The contestants amusingly range from those who energize others well to those who are selfish and out for blood. There are even a few doormats.
Jessie’s choice, Donald’s trump
No better example is Jessie who got bounced in episode six . Jessie blew her team’s chances on a project because her manager, Omarosa (who also got dropped three weeks later), placed her on a negotiating team when negotiation was not her best skill. Admirably, Jessie put forth a decent effort, but she still failed miserably.
Trump immediately spots a weakness in her character in the board room. When he gives her the opportunity to note that Omarosa is a horrible manager, Jessie chooses diplomacy. Thus, Trump realizes that she’s all wrong for his company.

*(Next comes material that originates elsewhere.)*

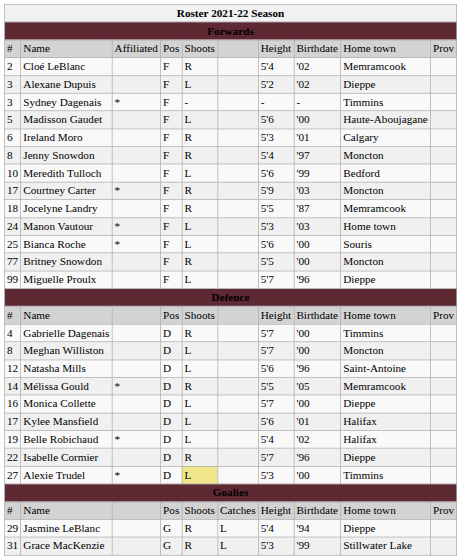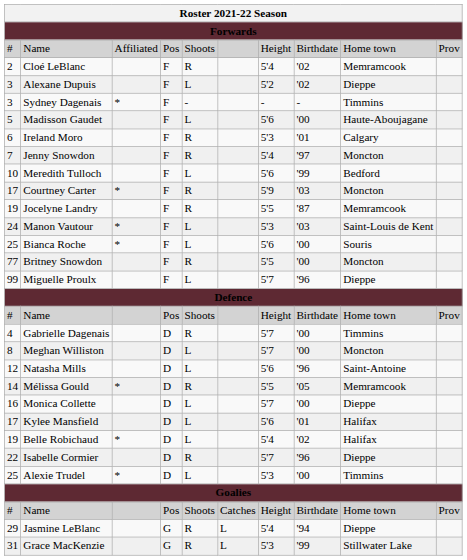Jenny Snowdon | column 1: 8 -> 7
Jocelyne Landry | column 1: 18 -> 19
Manon Vautour | column 9: Home town -> Saint-Louis de Kent
Alexie Trudel | column 1: 27 -> 25
Alexie Trudel | column 5: khaki background -> no background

You might ask why Omarosa doesn’t get fired, since clearly the bigger failure is hers? But unlike Jessie, Omarosa, while being a ruthless witch, has some backbone. She fights for herself, and Trump calculates that her tenacity means that she will go the extra mile for him. Jessie, who won’t even stand up for herself, will never be an asset to him.

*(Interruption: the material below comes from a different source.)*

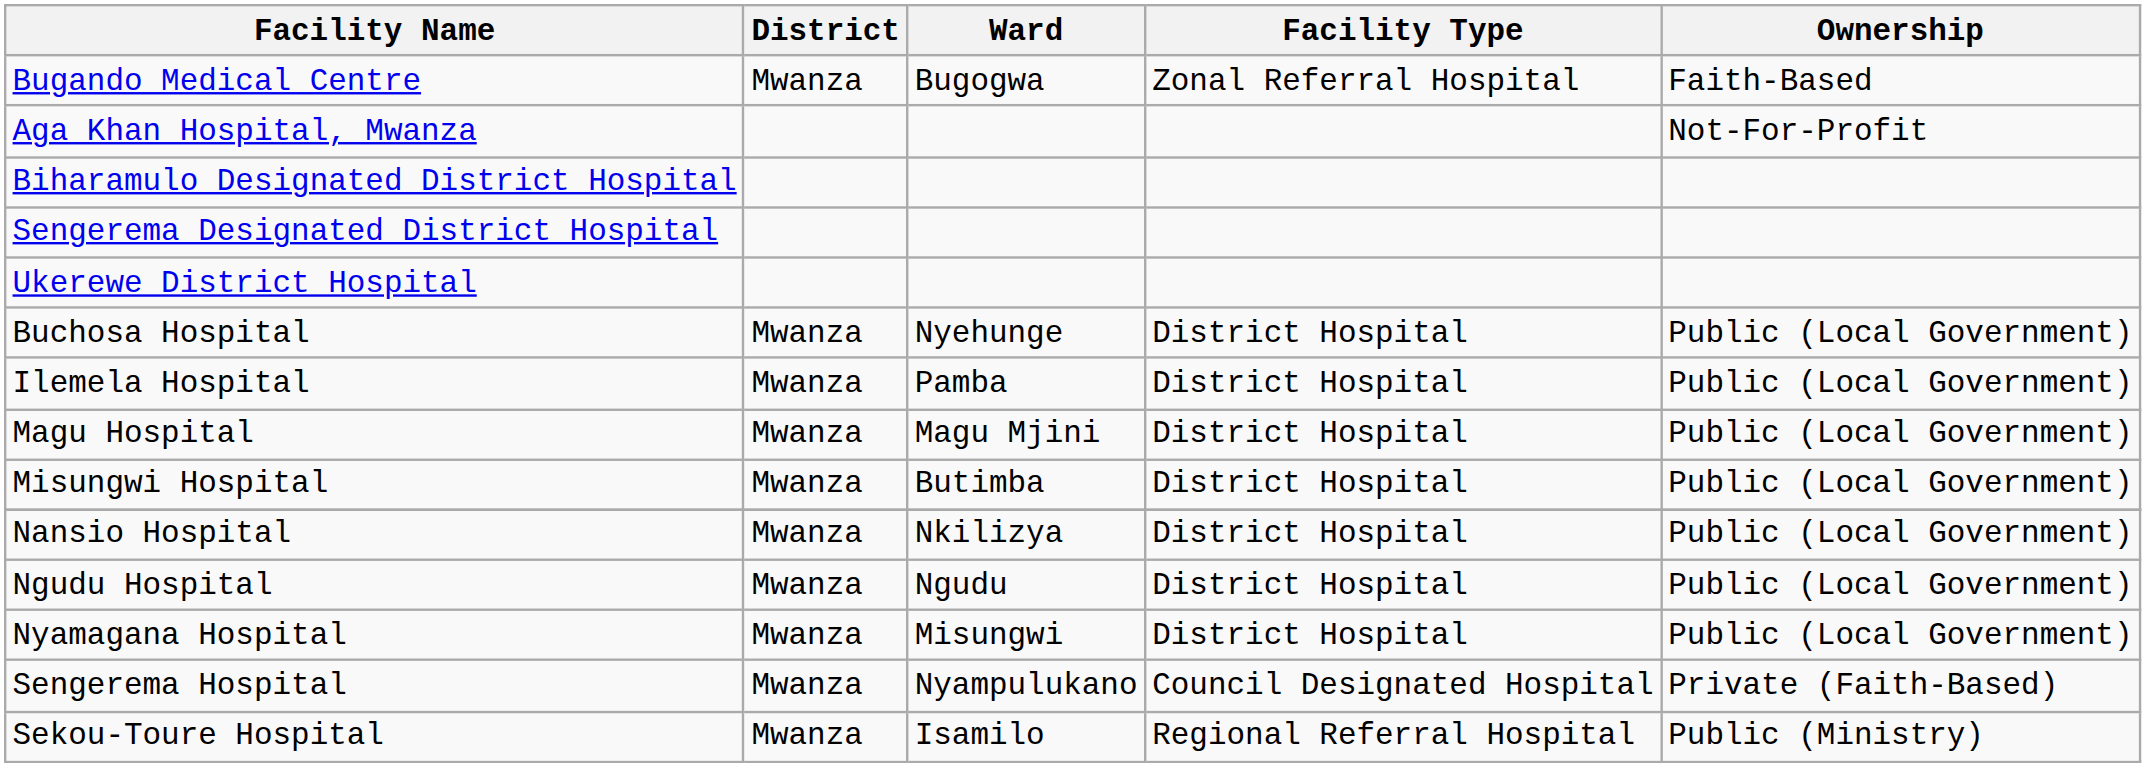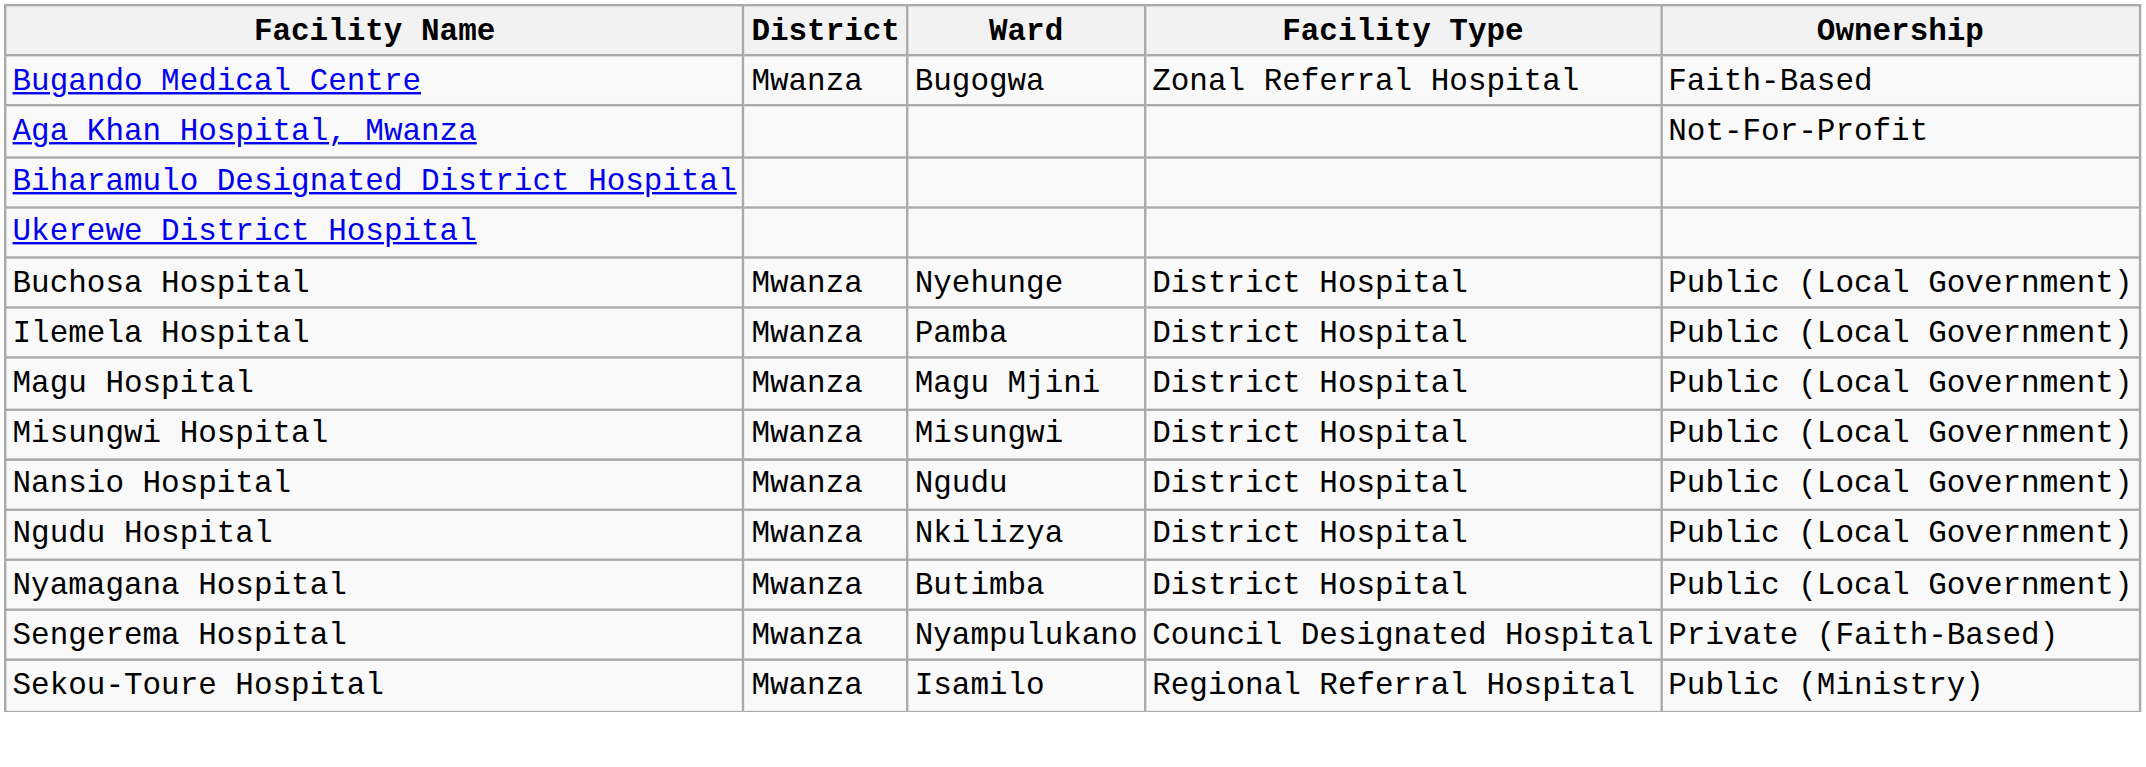- row: Sengerema Designated District Hospital
Misungwi Hospital | Ward: Butimba -> Misungwi
Nansio Hospital | Ward: Nkilizya -> Ngudu
Ngudu Hospital | Ward: Ngudu -> Nkilizya
Nyamagana Hospital | Ward: Misungwi -> Butimba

Trump knows best that in business, it’s a dog-eat-dog world. While we don’t want to be or have our associates be rude or impossible to work with (which is why Trump later fires Omarosa), it’s not exactly a virtue being a wimp either. God doesn’t want any of us to be a doormat, but calls us to use our talents to touch the lives of others.
The man behind the myth
Not only is Trump’s show vastly entertaining, he’s probably the most entertaining part of it. Getting a glimpse into what kind of person Donald Trump is has been a curious kind of fun.
At first, I thought that anyone would have to be a lunatic to want to work for such a demanding and seemingly self-centered person, but after a few episodes I see why Trump is as successful as he is. Amazingly intuitive, he wants what’s best not only for his company, but also for his employees. Maybe he does have too much money, but perhaps among millionaires he is a “good king” who will not be threatened by the success of others. In short, Donald Trump is not the devil.